#### [THE DATA]
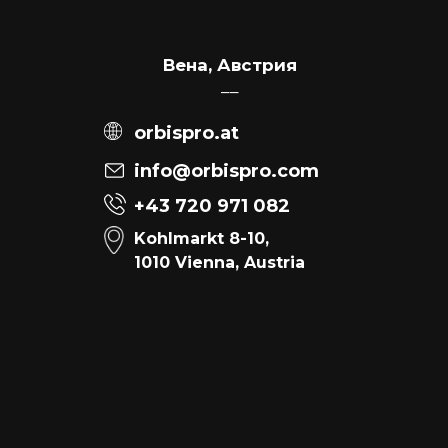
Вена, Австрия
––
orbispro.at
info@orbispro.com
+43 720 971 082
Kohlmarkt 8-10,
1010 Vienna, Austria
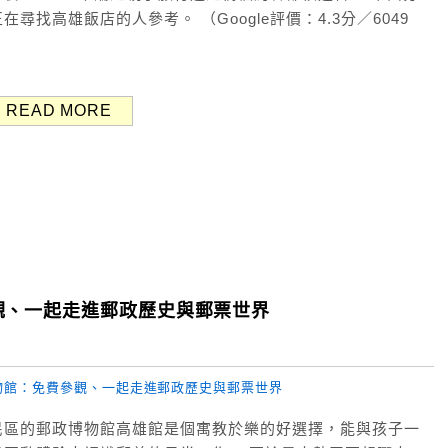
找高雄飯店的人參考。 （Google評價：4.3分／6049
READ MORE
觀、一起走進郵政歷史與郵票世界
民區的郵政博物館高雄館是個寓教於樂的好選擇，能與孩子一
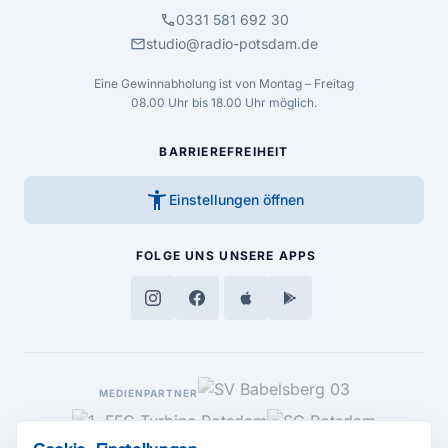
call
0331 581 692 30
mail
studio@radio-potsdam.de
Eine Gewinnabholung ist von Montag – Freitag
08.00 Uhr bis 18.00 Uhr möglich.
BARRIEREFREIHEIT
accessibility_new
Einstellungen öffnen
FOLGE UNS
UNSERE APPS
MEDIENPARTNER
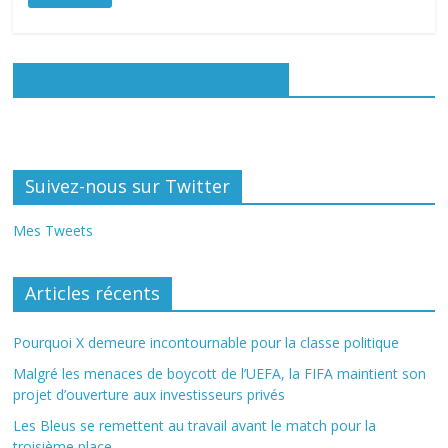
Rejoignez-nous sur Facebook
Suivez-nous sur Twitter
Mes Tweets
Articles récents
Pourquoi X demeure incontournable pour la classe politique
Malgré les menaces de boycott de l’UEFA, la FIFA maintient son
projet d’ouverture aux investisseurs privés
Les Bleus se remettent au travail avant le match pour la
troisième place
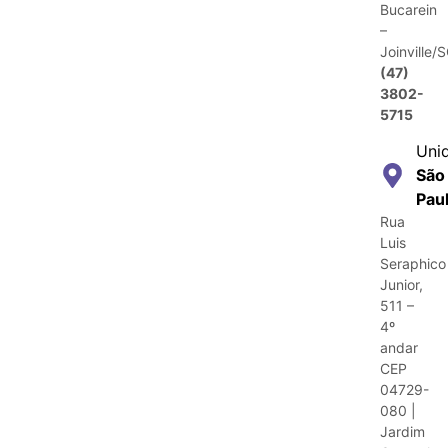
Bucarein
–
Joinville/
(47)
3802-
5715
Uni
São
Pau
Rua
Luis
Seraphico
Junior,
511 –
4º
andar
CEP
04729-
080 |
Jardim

#### [AIM OF THE EXERCISE]
Would you filter the records and copy out each line containing "nous"?

#### [WORKED SOLUTION]
Rejoignez-nous sur Facebook
Suivez-nous sur Twitter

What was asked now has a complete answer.